EXERCISE DETAILS:
Every line in the data below from the one containing "ring tip: (402, 1401)" down to the one containing "thumb cmc: (351, 1236)", both included, must be retyped exactly; no other line is to appear.

Data excerpts
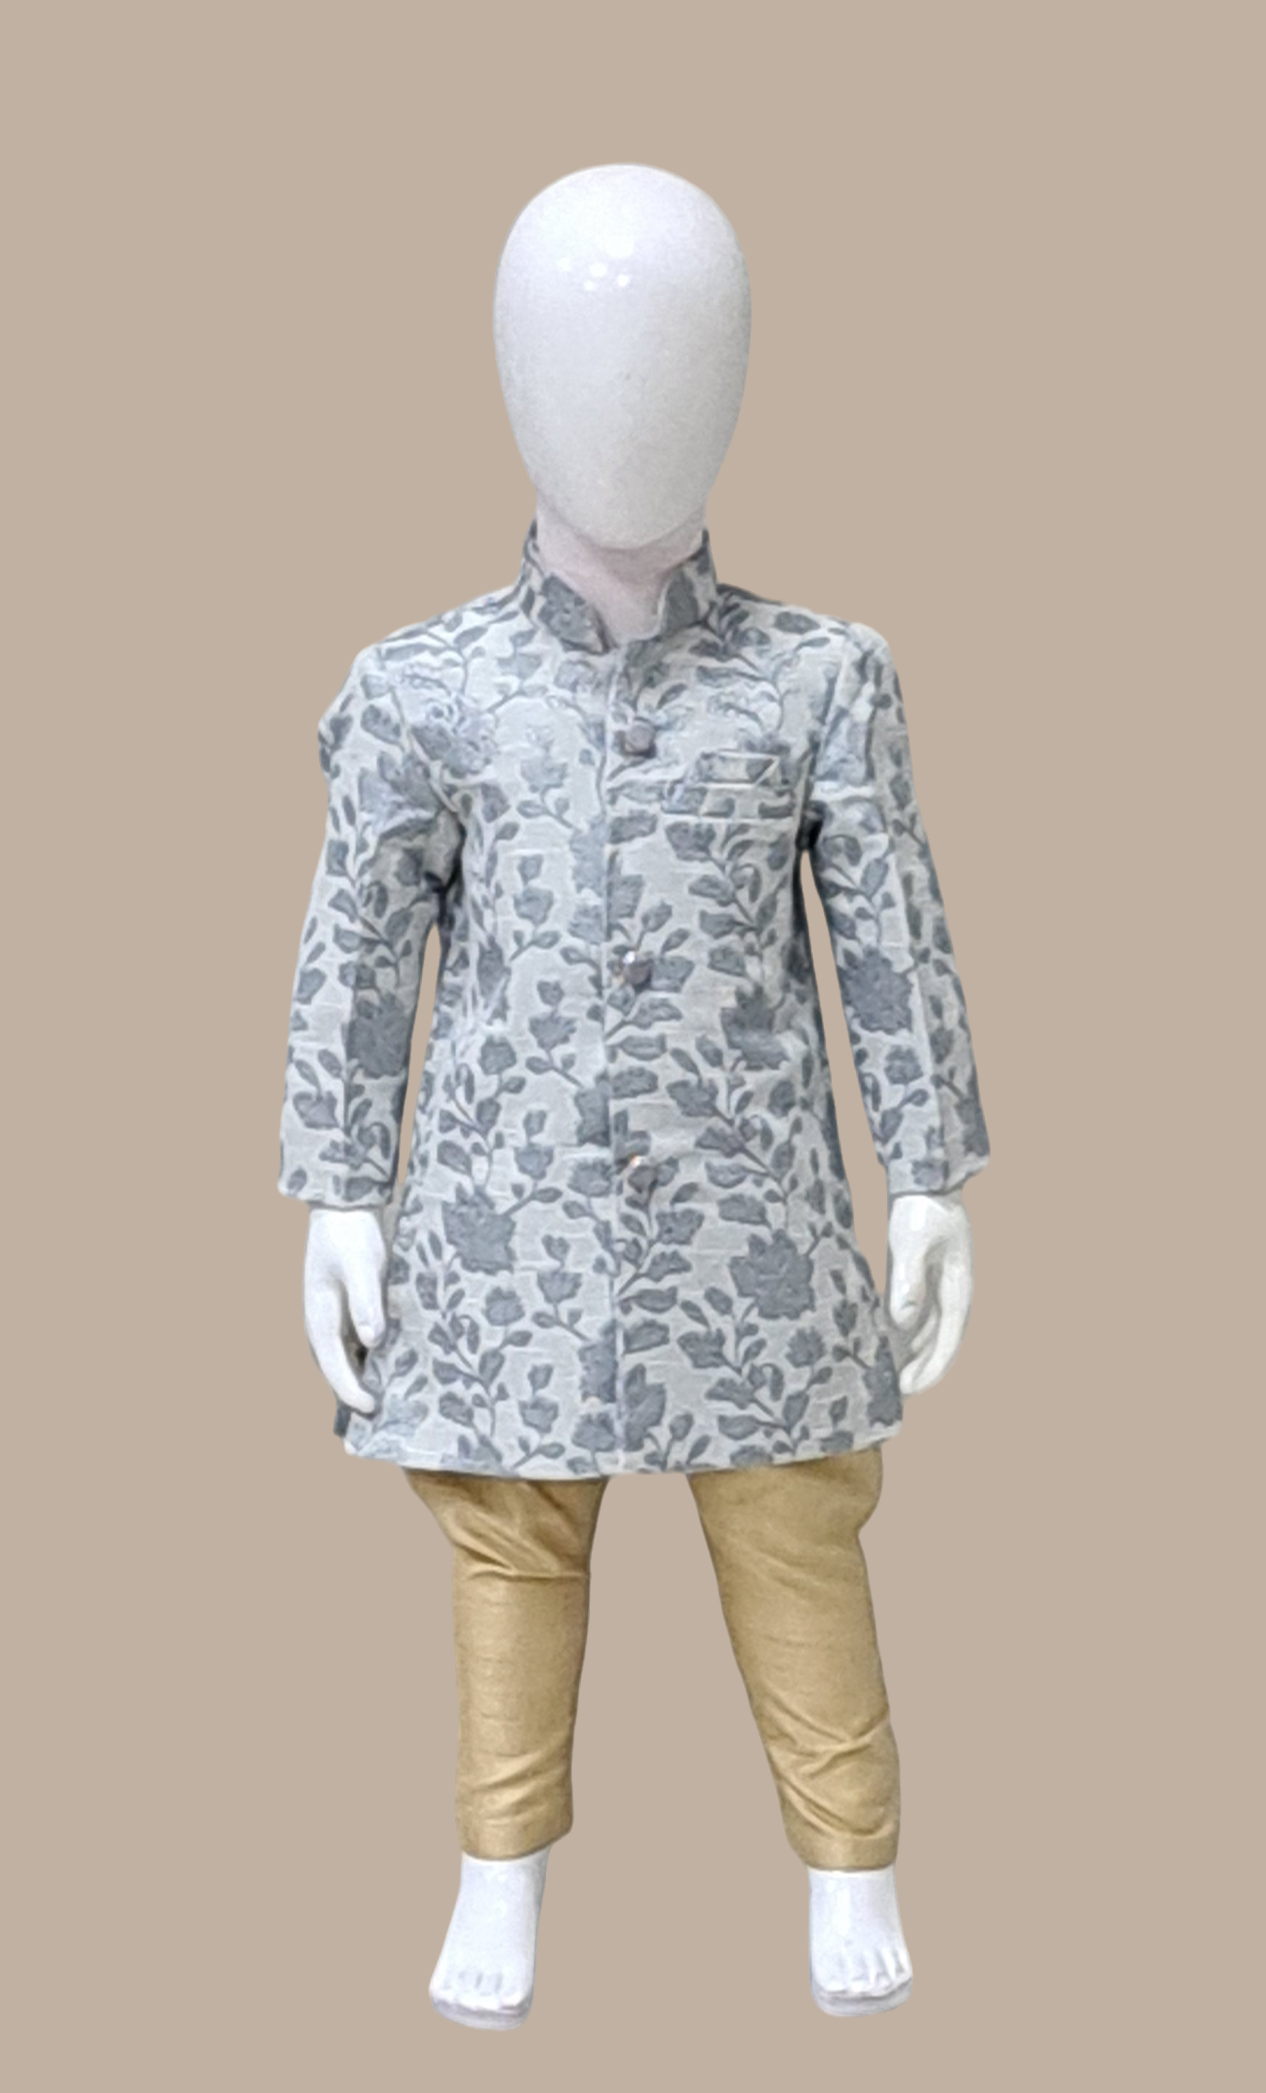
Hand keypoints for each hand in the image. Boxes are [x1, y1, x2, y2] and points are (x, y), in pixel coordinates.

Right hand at [303, 1206, 387, 1416]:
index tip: (374, 1408)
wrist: (346, 1208)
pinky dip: (380, 1361)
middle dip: (362, 1396)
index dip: (352, 1392)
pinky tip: (405, 1367)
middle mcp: (327, 1328)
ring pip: (355, 1363)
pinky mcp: (355, 1315)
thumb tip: (372, 1341)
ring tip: (402, 1401)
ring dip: (373, 1380)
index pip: (335, 1368)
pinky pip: (366, 1348)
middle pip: (343, 1373)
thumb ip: (366, 1302)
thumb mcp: (360, 1266)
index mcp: (320, 1321)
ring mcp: (340, 1323)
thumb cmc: (351, 1236)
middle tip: (390, 1420)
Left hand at [885, 1190, 973, 1396]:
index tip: (908, 1390)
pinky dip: (895, 1337)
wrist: (922, 1180)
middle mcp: (949, 1296)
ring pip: (920, 1335)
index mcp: (957, 1290)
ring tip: (880, 1382)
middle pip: (935, 1346)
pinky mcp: (913, 1281)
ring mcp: (933, 1290)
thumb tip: (903, 1321)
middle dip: (916, 1373)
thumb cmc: (921, 1209)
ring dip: (904, 1358)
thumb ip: (908, 1281)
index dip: (929, 1369)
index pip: (948, 1342)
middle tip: (890, 1399)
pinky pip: (907, 1319)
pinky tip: (875, 1349)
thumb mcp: (912, 1242)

RESULT OF THE TASK:
ring tip: (402, 1401)
ring dip: (373, 1380)
index pip: (335, 1368)
pinky pip: (366, 1348)
middle pip: (343, 1373)
thumb ip: (366, 1302)
thumb mcp: (360, 1266)
index mcp: (320, 1321)
ring mcp: (340, 1323)
thumb cmc: (351, 1236)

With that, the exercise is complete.